Copy the records word for word, from the line containing "Alt text needed for the photo above, which shows an ammeter." through the end of the records, both ends included. Leave the pictures out of your answer.
- - - -
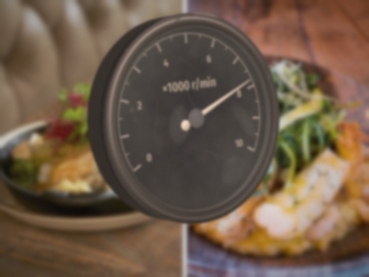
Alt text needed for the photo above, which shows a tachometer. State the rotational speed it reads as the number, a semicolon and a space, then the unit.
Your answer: 7750; rpm
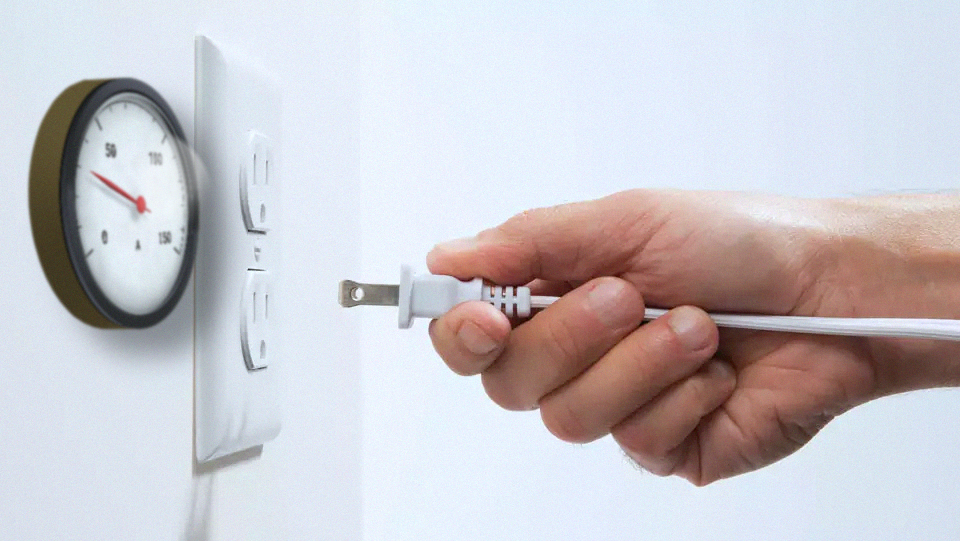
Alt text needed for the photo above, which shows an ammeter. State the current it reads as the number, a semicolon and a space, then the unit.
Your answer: 30; A
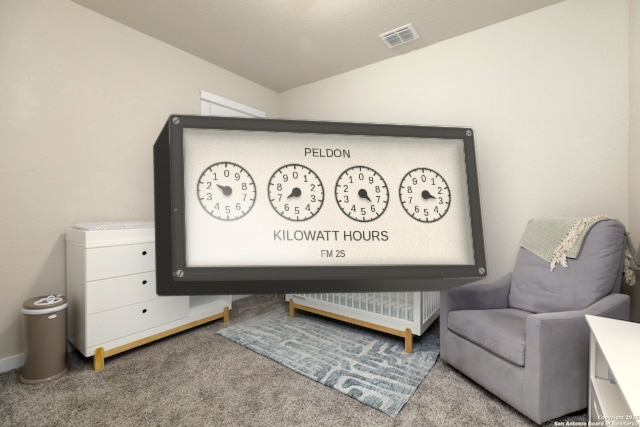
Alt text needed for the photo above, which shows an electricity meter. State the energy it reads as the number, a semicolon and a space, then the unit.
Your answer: 1663; kWh
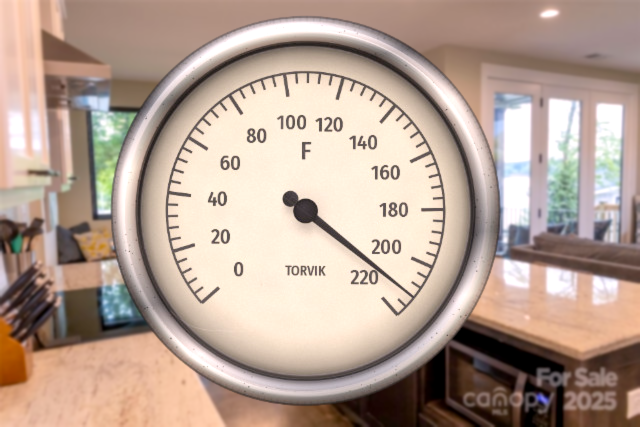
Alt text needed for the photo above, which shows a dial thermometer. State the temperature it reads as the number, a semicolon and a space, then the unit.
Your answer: 212; °F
- - - -
▸ SOLUTION BELOW:
Alt text needed for the photo above, which shows an ammeter. State the current it reads as the number, a semicolon and a space, then the unit.
Your answer: 30; A
Alt text needed for the photo above, which shows an electricity meter. State the energy it reads as the number, a semicolon and a space, then the unit.
Your answer: 1663; kWh
Alt text needed for the photo above, which shows a dial thermometer. State the temperature it reads as the number, a semicolon and a space, then the unit.
Your answer: 212; °F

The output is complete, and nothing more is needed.